I'm thinking that maybe there is also something going on with the order of rows and columns in the map_y array?
I don't think the image is being cropped. Rather, the values are "crowded" in the top-middle pixels, so that they get overwritten. Consider the following example with a simple function on a checkerboard.
import numpy as np
import cv2
import pickle
y_size=200
x_size=200
x=np.linspace(0,x_size,x_size+1)
y=(-(x-x_size/2)*(x-x_size/2))/x_size+x_size
plt.plot(x,y)
The function looks like this:
Then let's produce an image with a regular pattern.
test=np.zeros((x_size,y_size),dtype=np.float32)
for i in range(0, y_size):
for j in range(0,x_size):
if i%2 and j%2:
test[i][j]=255
cv2.imwrite('checker.png',test)
Now let's apply your shift function to that pattern:
map_y=np.zeros((x_size,y_size),dtype=np.float32)
map_x=np.zeros((x_size,y_size),dtype=np.float32)
for i in range(0, y_size):
for j in range(0,x_size):
map_y[i][j]= y_size-((y_size - i) * ((y_size - y[j]) / y_size))
map_x[i][j]=j
warped=cv2.remap(test,map_x,map_y,cv2.INTER_LINEAR)

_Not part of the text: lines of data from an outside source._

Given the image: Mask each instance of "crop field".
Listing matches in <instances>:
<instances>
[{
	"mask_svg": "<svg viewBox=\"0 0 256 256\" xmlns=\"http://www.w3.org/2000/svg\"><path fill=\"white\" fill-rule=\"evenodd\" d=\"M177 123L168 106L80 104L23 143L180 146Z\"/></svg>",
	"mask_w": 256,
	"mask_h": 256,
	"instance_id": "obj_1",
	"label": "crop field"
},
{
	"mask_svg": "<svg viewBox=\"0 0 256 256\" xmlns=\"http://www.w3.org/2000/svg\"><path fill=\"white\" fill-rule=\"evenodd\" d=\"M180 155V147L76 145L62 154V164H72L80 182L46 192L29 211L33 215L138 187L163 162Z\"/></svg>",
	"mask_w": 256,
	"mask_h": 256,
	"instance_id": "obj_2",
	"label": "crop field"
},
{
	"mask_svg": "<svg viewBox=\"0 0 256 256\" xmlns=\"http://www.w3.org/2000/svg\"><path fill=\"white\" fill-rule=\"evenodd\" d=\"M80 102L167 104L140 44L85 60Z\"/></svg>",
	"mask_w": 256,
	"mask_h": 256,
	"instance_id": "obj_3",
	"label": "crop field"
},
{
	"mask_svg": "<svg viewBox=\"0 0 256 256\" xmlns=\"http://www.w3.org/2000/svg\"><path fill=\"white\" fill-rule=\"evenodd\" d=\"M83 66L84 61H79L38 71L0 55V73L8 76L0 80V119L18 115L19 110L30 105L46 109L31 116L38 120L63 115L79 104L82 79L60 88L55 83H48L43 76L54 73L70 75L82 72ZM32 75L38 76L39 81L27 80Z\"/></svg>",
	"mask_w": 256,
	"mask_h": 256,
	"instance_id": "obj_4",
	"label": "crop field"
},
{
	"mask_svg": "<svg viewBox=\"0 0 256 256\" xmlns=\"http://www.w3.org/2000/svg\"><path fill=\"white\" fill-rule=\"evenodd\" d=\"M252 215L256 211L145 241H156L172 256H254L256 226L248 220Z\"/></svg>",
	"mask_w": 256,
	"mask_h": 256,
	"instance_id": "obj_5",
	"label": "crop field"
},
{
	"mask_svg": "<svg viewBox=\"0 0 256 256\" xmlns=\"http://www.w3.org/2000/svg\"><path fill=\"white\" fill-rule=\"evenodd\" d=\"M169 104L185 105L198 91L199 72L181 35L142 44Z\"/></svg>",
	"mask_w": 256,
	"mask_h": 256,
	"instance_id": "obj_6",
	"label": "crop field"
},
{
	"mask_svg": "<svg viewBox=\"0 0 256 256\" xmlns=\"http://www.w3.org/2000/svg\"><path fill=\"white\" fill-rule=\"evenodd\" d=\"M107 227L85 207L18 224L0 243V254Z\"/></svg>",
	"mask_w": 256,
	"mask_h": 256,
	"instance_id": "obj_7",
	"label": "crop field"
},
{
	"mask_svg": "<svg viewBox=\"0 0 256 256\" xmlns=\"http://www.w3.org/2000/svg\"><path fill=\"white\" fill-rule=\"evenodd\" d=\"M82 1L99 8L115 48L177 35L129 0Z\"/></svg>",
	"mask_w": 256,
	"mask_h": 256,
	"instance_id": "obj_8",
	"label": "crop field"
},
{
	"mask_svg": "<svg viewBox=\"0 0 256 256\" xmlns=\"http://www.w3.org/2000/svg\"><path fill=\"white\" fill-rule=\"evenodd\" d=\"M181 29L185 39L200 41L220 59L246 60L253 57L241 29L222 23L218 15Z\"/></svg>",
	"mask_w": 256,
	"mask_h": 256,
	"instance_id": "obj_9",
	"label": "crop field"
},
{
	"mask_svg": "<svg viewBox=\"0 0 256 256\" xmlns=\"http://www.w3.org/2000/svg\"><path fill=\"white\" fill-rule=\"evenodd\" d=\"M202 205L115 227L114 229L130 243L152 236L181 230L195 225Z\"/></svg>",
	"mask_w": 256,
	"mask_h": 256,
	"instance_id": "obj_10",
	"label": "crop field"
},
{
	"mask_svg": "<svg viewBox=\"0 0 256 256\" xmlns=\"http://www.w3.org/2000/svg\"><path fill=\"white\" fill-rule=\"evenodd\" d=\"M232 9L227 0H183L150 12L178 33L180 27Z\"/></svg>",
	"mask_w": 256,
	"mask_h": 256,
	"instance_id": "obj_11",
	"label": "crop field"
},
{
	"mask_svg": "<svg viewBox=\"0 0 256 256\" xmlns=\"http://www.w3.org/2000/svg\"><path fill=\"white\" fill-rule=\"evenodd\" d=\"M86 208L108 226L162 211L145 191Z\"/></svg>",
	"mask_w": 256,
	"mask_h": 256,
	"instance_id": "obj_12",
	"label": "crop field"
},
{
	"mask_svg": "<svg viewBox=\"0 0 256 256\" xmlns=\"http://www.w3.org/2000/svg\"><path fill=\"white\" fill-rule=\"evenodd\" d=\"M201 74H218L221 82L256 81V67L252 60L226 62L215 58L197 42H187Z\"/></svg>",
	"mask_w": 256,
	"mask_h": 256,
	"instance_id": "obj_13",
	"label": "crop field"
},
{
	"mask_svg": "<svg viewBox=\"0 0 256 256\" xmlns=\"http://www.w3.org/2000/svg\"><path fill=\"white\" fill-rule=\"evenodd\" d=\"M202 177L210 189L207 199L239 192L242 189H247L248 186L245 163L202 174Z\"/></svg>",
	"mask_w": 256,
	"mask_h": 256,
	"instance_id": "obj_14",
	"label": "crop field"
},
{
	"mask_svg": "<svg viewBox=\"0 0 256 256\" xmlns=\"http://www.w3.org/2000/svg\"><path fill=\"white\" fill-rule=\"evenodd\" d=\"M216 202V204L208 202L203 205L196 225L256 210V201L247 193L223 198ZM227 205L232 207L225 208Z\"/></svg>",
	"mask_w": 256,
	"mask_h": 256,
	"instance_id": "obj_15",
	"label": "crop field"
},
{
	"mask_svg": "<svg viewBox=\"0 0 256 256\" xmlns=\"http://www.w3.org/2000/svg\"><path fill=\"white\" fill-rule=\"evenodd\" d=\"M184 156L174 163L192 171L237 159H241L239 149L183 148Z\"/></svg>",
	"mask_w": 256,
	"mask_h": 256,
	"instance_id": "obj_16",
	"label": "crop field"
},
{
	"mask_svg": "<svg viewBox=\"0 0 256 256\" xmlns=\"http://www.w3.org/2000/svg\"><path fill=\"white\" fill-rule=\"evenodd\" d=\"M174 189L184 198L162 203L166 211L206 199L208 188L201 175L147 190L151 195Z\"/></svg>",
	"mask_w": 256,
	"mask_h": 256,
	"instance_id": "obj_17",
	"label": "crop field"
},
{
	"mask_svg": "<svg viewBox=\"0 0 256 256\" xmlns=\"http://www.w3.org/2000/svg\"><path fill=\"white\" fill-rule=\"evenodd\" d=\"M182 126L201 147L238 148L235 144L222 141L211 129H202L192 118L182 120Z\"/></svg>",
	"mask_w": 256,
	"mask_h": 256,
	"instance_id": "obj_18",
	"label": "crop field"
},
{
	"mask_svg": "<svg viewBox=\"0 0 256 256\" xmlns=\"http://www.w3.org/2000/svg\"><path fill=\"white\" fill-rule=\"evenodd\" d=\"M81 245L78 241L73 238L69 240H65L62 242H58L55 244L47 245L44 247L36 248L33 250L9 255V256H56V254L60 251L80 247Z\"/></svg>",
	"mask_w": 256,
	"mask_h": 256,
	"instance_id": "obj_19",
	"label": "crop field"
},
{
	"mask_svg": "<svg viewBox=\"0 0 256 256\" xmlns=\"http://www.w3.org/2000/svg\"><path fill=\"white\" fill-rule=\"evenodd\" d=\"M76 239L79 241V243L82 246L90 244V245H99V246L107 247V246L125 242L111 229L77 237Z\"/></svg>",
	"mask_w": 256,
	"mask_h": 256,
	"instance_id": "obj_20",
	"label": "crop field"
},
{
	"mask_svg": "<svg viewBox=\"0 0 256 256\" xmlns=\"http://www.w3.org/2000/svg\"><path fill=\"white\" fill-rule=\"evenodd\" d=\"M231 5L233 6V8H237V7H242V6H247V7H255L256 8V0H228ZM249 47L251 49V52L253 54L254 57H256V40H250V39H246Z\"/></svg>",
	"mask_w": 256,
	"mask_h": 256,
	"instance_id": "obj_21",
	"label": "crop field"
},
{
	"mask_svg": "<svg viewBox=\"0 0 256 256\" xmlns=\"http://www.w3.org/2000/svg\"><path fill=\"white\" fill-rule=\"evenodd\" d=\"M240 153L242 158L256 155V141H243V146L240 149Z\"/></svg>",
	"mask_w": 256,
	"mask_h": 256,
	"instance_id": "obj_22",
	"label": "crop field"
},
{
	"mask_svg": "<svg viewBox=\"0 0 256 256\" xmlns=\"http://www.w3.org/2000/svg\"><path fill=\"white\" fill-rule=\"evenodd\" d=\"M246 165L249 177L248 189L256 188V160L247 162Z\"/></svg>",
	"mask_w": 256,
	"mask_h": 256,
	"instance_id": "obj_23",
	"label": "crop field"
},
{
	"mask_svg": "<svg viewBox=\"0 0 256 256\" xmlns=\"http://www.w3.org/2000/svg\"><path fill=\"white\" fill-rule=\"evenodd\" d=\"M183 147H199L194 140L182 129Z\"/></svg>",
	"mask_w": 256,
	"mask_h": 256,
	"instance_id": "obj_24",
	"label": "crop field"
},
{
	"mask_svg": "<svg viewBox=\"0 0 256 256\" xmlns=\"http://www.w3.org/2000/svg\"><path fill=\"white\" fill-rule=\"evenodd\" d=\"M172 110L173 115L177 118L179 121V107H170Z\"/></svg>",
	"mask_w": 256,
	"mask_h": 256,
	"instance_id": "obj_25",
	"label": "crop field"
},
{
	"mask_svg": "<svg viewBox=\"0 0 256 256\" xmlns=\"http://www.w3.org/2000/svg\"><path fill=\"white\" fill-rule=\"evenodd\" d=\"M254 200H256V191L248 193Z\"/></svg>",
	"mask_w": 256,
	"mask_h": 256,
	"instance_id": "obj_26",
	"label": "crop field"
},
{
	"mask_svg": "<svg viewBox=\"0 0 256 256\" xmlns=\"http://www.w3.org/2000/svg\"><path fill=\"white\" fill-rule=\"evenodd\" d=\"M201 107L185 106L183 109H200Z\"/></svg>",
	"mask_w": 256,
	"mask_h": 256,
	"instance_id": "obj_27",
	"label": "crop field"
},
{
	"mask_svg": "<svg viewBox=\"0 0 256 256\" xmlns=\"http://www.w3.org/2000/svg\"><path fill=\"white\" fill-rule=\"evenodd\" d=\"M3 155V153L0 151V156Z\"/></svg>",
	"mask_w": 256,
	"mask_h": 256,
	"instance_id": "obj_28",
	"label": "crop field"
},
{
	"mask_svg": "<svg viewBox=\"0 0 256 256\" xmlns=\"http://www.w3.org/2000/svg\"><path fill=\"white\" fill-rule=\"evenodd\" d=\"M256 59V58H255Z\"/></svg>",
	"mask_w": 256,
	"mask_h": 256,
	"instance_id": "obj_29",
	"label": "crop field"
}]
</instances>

cv2.imwrite('warped.png',warped)
If you notice, because of the shift, more than one value corresponds to the top-middle areas, which makes it look like it is cropped. But if you check to the top left and right corners of the image, notice that the values are sparser, thus the "cropping" effect does not occur much. I hope the simple example helps better to understand what is going on.